[Start of Material provided]
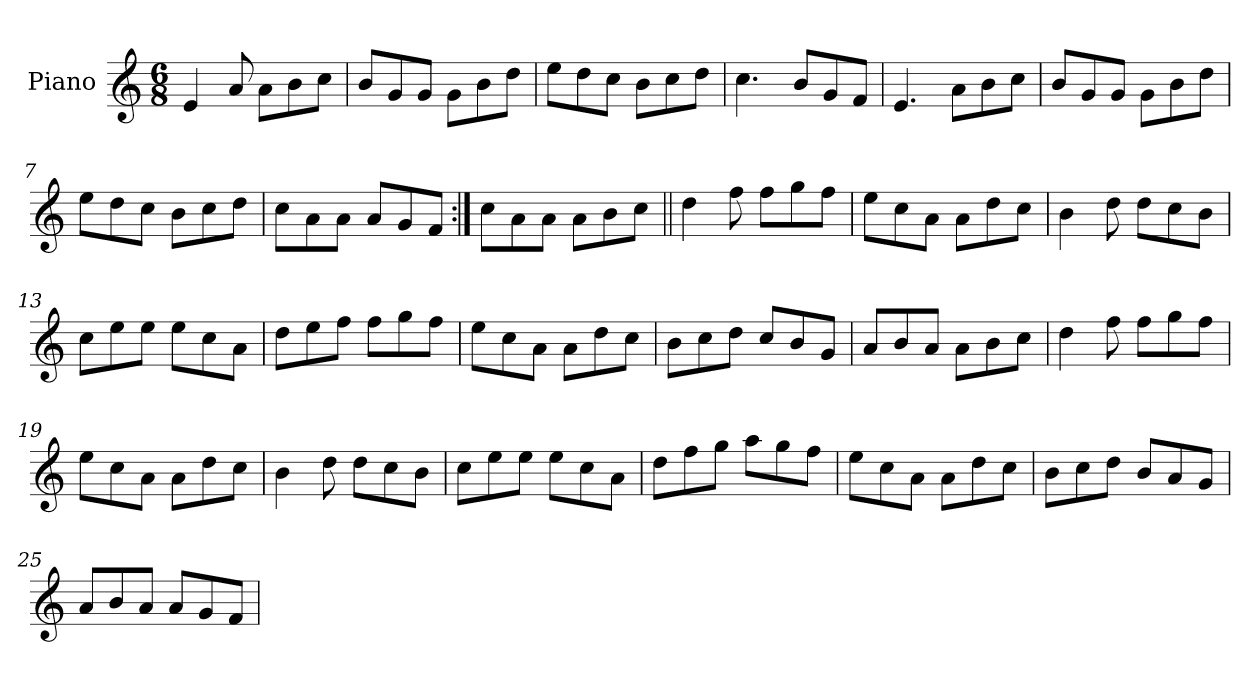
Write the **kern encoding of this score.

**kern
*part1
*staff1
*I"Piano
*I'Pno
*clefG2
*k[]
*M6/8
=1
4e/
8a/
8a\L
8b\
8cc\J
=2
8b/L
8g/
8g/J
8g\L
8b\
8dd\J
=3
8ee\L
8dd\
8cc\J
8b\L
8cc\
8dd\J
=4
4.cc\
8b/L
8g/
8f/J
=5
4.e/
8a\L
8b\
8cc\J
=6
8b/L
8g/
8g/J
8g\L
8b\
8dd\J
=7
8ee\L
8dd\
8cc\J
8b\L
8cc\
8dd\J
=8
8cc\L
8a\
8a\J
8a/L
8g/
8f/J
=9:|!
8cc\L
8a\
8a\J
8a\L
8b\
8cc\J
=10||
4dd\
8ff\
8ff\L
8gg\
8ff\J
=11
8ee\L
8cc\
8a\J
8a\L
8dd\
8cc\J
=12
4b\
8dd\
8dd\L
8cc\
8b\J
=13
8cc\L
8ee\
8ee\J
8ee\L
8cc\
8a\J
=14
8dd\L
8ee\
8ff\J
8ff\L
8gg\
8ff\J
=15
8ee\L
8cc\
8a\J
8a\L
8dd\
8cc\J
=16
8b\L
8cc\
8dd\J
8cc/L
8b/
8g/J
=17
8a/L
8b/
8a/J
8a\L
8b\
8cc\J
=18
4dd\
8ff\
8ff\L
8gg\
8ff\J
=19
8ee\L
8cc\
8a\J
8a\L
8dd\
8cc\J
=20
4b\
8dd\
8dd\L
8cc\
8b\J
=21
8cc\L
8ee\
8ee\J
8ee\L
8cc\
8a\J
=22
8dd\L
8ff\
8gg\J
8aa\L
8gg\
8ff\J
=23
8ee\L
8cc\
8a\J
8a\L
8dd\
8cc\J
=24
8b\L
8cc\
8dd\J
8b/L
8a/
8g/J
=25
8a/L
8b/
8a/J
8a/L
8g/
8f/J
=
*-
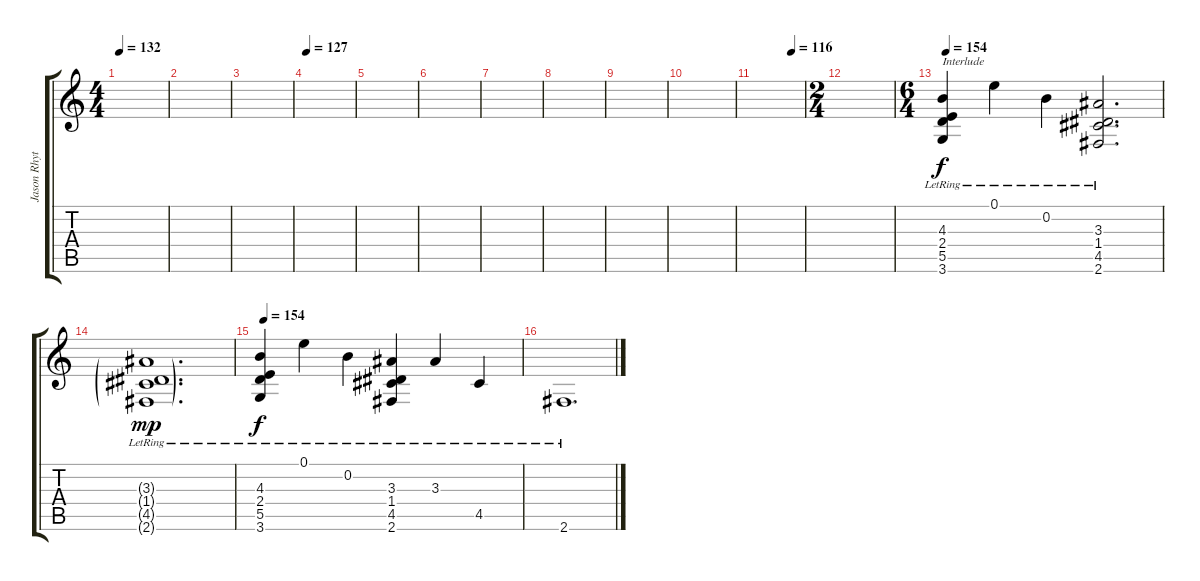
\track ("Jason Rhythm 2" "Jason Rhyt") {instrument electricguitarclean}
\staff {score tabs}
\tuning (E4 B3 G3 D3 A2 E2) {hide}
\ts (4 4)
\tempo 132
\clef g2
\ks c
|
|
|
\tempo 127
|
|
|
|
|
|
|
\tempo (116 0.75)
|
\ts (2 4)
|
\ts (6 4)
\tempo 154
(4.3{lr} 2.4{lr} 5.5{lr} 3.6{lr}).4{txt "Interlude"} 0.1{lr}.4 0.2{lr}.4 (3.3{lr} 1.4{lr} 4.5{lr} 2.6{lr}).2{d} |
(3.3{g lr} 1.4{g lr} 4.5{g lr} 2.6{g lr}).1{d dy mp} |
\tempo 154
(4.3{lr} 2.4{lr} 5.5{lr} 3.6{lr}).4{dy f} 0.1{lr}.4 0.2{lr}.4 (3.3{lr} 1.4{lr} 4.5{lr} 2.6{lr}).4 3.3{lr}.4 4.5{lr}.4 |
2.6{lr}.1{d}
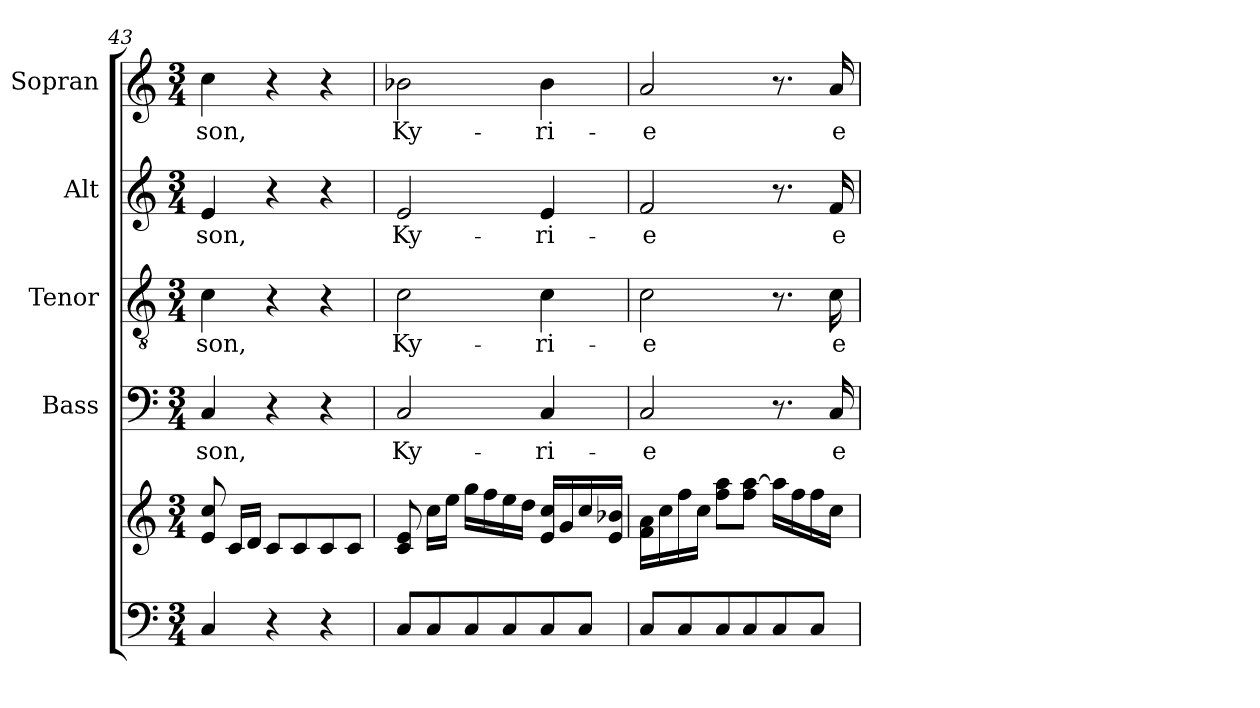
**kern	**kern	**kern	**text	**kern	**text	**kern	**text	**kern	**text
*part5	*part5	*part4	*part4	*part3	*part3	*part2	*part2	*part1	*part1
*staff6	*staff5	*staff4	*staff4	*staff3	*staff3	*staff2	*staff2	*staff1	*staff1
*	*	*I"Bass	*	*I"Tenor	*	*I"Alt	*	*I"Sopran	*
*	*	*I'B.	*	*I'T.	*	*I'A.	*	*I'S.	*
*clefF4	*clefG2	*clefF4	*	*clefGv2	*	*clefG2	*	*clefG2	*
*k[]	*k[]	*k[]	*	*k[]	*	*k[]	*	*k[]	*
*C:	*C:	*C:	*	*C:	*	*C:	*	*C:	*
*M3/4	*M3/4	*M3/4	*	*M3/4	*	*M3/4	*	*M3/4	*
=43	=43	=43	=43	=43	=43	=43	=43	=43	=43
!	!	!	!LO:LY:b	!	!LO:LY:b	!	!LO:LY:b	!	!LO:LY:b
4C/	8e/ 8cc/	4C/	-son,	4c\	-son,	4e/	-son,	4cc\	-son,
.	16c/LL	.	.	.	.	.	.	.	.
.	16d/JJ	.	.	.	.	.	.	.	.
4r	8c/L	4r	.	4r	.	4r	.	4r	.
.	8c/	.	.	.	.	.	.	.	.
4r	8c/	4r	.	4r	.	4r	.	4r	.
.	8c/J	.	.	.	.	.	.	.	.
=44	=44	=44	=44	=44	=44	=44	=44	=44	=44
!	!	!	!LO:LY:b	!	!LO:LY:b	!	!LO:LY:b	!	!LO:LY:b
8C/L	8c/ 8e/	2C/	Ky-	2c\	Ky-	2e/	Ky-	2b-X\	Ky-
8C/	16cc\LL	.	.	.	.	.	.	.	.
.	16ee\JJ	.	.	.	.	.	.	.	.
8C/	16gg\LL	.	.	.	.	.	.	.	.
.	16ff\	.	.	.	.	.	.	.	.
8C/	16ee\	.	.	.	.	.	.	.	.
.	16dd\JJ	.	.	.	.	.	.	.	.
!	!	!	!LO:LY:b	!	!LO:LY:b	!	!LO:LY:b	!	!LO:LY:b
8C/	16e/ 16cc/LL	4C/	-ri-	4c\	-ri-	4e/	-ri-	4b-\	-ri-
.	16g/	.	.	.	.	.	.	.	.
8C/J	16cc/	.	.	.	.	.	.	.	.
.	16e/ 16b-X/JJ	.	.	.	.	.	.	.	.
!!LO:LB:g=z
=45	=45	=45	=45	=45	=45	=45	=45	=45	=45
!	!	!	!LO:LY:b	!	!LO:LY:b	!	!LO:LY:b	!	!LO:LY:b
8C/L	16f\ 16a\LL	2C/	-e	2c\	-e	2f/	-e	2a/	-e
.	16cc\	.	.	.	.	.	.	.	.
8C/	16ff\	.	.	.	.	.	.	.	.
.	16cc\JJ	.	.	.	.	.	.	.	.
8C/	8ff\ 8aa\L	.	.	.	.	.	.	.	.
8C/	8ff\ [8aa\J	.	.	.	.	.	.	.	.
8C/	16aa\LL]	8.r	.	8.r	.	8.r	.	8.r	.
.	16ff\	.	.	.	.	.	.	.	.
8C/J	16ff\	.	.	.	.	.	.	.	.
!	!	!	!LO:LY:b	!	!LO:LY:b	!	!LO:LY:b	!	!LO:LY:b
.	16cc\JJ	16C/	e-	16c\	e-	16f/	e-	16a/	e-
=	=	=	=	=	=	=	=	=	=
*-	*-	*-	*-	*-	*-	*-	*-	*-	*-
[End of Material provided]
» Task brief:
Count the lines in the records above that contain the string "score", and give only that number.

» Answer below:
2